• WHAT THE TASK REQUIRES: Copy every line of the records below word for word, without changing anything.
— Begin —
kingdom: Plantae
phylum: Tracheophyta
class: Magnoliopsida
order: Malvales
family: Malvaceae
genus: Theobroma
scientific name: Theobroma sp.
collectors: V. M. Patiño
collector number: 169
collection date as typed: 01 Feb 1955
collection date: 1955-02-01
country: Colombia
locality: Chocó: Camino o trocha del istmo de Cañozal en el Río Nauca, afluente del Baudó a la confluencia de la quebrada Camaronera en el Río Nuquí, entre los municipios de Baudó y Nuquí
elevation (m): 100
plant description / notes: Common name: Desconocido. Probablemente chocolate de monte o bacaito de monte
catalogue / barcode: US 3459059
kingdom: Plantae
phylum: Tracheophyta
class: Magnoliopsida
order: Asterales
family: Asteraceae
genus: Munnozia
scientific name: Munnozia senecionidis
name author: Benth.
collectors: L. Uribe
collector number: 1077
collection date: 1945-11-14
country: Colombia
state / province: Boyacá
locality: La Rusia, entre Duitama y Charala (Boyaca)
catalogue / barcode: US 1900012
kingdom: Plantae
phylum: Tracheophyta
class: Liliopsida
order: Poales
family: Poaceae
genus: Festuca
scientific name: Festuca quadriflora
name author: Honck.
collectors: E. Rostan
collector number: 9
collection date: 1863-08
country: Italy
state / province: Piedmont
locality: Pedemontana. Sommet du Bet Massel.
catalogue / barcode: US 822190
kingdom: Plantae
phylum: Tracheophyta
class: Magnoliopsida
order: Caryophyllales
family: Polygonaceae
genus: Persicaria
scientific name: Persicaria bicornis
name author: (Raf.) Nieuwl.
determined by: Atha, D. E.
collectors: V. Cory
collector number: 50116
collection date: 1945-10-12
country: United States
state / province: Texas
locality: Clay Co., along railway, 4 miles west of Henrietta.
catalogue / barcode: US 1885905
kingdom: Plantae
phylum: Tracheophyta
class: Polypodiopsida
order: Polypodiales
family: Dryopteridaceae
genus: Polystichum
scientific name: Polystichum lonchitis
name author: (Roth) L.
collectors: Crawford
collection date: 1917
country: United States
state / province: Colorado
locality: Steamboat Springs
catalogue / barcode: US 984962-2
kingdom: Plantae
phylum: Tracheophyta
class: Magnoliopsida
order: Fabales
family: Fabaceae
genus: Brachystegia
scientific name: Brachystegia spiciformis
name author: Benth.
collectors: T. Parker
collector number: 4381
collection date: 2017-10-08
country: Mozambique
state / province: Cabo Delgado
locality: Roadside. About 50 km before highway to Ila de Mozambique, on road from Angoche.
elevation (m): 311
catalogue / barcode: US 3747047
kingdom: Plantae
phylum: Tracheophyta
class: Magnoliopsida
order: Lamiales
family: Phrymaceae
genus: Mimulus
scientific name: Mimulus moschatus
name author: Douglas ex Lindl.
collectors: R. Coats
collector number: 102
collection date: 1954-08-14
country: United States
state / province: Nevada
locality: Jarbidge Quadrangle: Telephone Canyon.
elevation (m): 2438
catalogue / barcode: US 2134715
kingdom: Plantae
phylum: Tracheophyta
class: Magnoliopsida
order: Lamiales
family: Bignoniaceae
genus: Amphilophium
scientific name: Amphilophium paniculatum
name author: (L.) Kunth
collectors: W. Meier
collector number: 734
— End —
• FULL OUTPUT:
kingdom: Plantae
phylum: Tracheophyta
class: Magnoliopsida
order: Malvales
family: Malvaceae
genus: Theobroma
scientific name: Theobroma sp.
collectors: V. M. Patiño
collector number: 169
collection date as typed: 01 Feb 1955
collection date: 1955-02-01
country: Colombia
locality: Chocó: Camino o trocha del istmo de Cañozal en el Río Nauca, afluente del Baudó a la confluencia de la quebrada Camaronera en el Río Nuquí, entre los municipios de Baudó y Nuquí
elevation (m): 100
plant description / notes: Common name: Desconocido. Probablemente chocolate de monte o bacaito de monte
catalogue / barcode: US 3459059
kingdom: Plantae
phylum: Tracheophyta
class: Magnoliopsida
order: Asterales
family: Asteraceae
genus: Munnozia
scientific name: Munnozia senecionidis
name author: Benth.
collectors: L. Uribe
collector number: 1077
collection date: 1945-11-14
country: Colombia
state / province: Boyacá
locality: La Rusia, entre Duitama y Charala (Boyaca)
catalogue / barcode: US 1900012
kingdom: Plantae
phylum: Tracheophyta
class: Liliopsida
order: Poales
family: Poaceae
genus: Festuca
scientific name: Festuca quadriflora
name author: Honck.
collectors: E. Rostan
collector number: 9
collection date: 1863-08
country: Italy
state / province: Piedmont
locality: Pedemontana. Sommet du Bet Massel.
catalogue / barcode: US 822190
kingdom: Plantae
phylum: Tracheophyta
class: Magnoliopsida
order: Caryophyllales
family: Polygonaceae
genus: Persicaria
scientific name: Persicaria bicornis
name author: (Raf.) Nieuwl.
determined by: Atha, D. E.
collectors: V. Cory
collector number: 50116
collection date: 1945-10-12
country: United States
state / province: Texas
locality: Clay Co., along railway, 4 miles west of Henrietta.
catalogue / barcode: US 1885905
kingdom: Plantae
phylum: Tracheophyta
class: Polypodiopsida
order: Polypodiales
family: Dryopteridaceae
genus: Polystichum
scientific name: Polystichum lonchitis
name author: (Roth) L.
collectors: Crawford
collection date: 1917
country: United States
state / province: Colorado
locality: Steamboat Springs
catalogue / barcode: US 984962-2
kingdom: Plantae
phylum: Tracheophyta
class: Magnoliopsida
order: Fabales
family: Fabaceae
genus: Brachystegia
scientific name: Brachystegia spiciformis
name author: Benth.
collectors: T. Parker
collector number: 4381
collection date: 2017-10-08
country: Mozambique
state / province: Cabo Delgado
locality: Roadside. About 50 km before highway to Ila de Mozambique, on road from Angoche.
elevation (m): 311
catalogue / barcode: US 3747047
kingdom: Plantae
phylum: Tracheophyta
class: Magnoliopsida
order: Lamiales
family: Phrymaceae
genus: Mimulus
scientific name: Mimulus moschatus
name author: Douglas ex Lindl.
collectors: R. Coats
collector number: 102
collection date: 1954-08-14
country: United States
state / province: Nevada
locality: Jarbidge Quadrangle: Telephone Canyon.
elevation (m): 2438
catalogue / barcode: US 2134715
kingdom: Plantae
phylum: Tracheophyta
class: Magnoliopsida
order: Lamiales
family: Bignoniaceae
genus: Amphilophium
scientific name: Amphilophium paniculatum
name author: (L.) Kunth
collectors: W. Meier
collector number: 734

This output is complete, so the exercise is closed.